Collected data:

============================================================

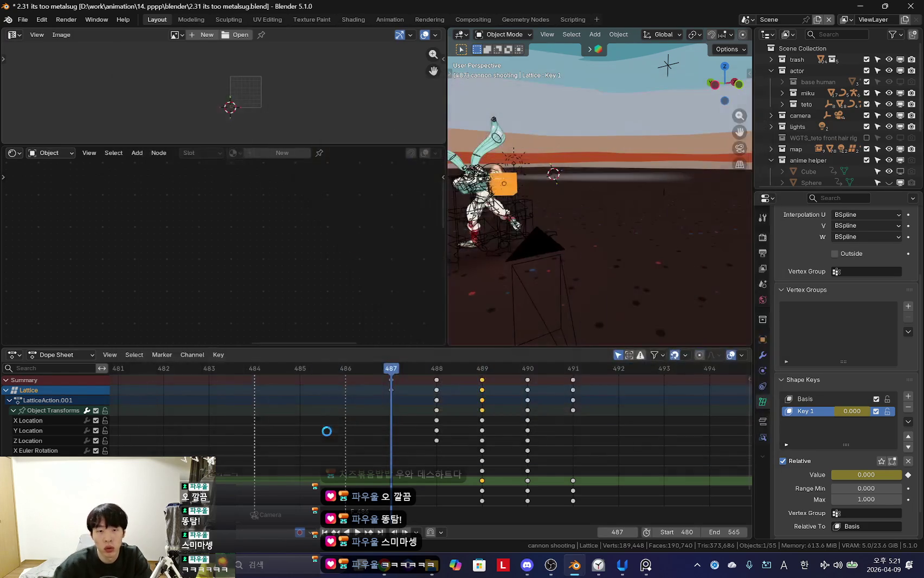
{"action": "scroll", "coordinate": [574, 224], "scroll_direction": "up", "scroll_amount": 3}
{"action": "left_click", "coordinate": [518, 169]}
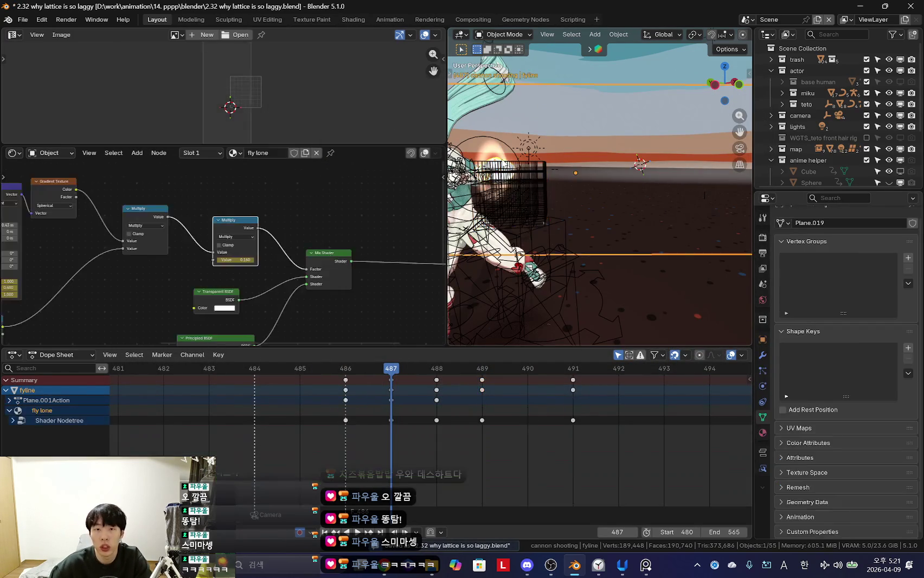
{"action": "scroll", "coordinate": [156, 247], "scroll_direction": "down", "scroll_amount": 3}
Step: Delete the flame's Subdivision Surface node from the node tree
{"action": "scroll", "coordinate": [202, 231], "scroll_direction": "up", "scroll_amount": 3}
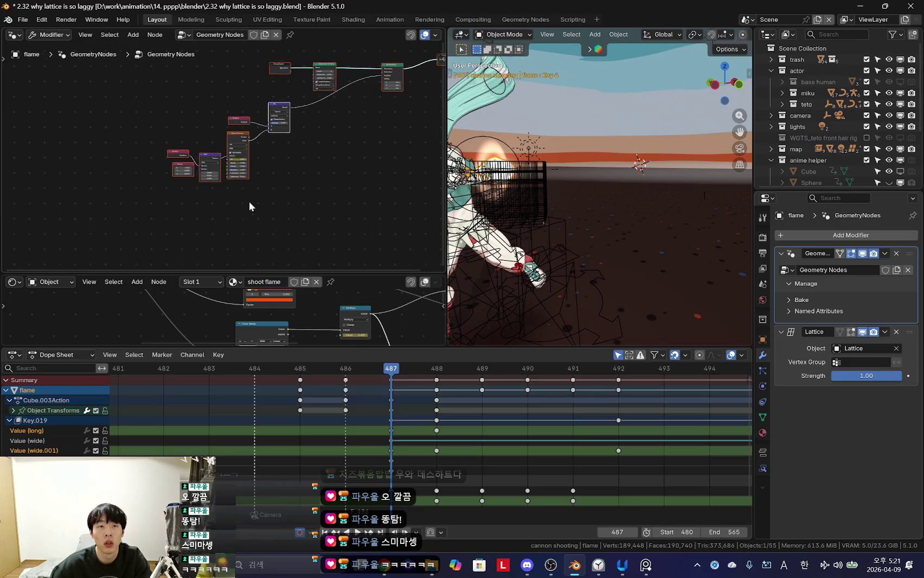
{"action": "scroll", "coordinate": [244, 179], "scroll_direction": "up", "scroll_amount": 3}
{"action": "left_click", "coordinate": [266, 120]}
{"action": "scroll", "coordinate": [307, 126], "scroll_direction": "up", "scroll_amount": 2}
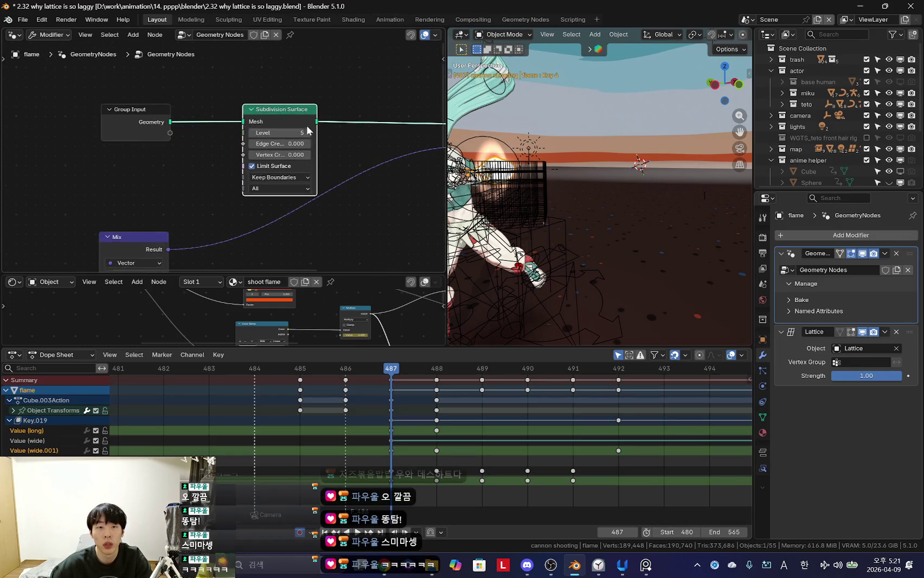
{"action": "scroll", "coordinate": [302, 169], "scroll_direction": "up", "scroll_amount": 1}
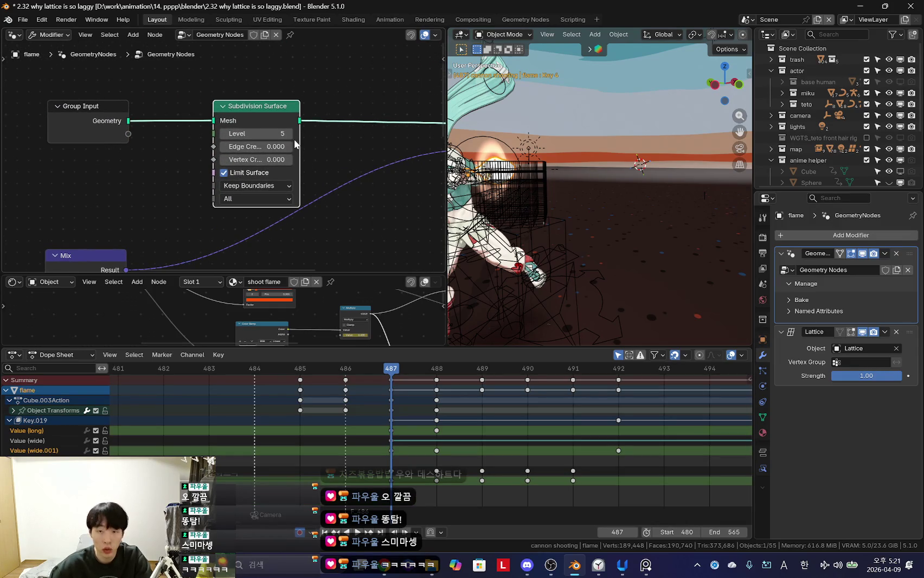
{"action": "key", "text": "x"}
{"action": "middle_click_drag", "start_coordinate": [291, 123], "coordinate": [336, 140]}
Step: Replay the animation from frame 486 through the scene camera, ending at frame 485
{"action": "key", "text": "space"}
{"action": "mouse_move", "coordinate": [373, 429]}
{"action": "left_mouse_down"}
{"action": "mouse_move", "coordinate": [513, 426]}
{"action": "mouse_move", "coordinate": [360, 439]}
{"action": "left_mouse_up"}
{"action": "key", "text": "space"}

============================================================

Assignment:
Where an image appears in the data, skip it, and return the rest verbatim.

Result of the exercise:
{"action": "scroll", "coordinate": [574, 224], "scroll_direction": "up", "scroll_amount": 3}
{"action": "left_click", "coordinate": [518, 169]}
{"action": "scroll", "coordinate": [156, 247], "scroll_direction": "down", "scroll_amount": 3}
Step: Delete the flame's Subdivision Surface node from the node tree
{"action": "scroll", "coordinate": [202, 231], "scroll_direction": "up", "scroll_amount": 3}
{"action": "scroll", "coordinate": [244, 179], "scroll_direction": "up", "scroll_amount": 3}
{"action": "left_click", "coordinate": [266, 120]}
{"action": "scroll", "coordinate": [307, 126], "scroll_direction": "up", "scroll_amount": 2}
{"action": "scroll", "coordinate": [302, 169], "scroll_direction": "up", "scroll_amount": 1}
{"action": "key", "text": "x"}
{"action": "middle_click_drag", "start_coordinate": [291, 123], "coordinate": [336, 140]}
Step: Replay the animation from frame 486 through the scene camera, ending at frame 485
{"action": "key", "text": "space"}
{"action": "mouse_move", "coordinate": [373, 429]}
{"action": "left_mouse_down"}
{"action": "mouse_move", "coordinate": [513, 426]}
{"action": "mouse_move", "coordinate": [360, 439]}
{"action": "left_mouse_up"}
{"action": "key", "text": "space"}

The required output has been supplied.